#### YOUR TASK
Check every line below, and copy those that include "right".

(Coordinate-based object records)
====
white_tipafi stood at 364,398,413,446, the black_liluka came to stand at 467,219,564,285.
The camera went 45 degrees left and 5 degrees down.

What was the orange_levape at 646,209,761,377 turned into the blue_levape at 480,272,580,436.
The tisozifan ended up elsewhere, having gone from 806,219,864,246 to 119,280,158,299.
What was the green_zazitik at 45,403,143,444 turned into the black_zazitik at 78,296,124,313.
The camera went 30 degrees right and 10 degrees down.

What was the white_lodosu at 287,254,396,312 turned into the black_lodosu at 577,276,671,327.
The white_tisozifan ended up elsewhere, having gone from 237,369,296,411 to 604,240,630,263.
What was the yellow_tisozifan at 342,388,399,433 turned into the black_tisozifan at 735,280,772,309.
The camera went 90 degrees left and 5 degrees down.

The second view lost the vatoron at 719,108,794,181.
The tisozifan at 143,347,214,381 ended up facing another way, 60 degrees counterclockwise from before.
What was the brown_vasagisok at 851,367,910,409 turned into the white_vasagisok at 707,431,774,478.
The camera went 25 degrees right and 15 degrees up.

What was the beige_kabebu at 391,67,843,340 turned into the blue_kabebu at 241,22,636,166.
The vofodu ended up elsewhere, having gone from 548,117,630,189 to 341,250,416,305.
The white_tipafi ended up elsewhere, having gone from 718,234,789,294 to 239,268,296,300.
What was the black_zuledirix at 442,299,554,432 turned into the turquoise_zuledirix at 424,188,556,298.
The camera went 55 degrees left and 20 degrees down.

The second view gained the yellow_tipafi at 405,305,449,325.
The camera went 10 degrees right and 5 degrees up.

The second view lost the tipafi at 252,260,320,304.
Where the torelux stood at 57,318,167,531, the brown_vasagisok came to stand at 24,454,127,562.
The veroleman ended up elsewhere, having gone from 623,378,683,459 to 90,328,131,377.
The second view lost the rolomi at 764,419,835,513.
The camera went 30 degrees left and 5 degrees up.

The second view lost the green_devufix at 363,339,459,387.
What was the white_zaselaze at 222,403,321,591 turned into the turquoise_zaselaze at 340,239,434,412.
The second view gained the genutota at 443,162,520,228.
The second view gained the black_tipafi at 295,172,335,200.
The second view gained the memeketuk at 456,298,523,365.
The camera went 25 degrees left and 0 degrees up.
====
#### FINAL ANSWER
The camera went 30 degrees right and 10 degrees down.
The camera went 25 degrees right and 15 degrees up.
The camera went 10 degrees right and 5 degrees up.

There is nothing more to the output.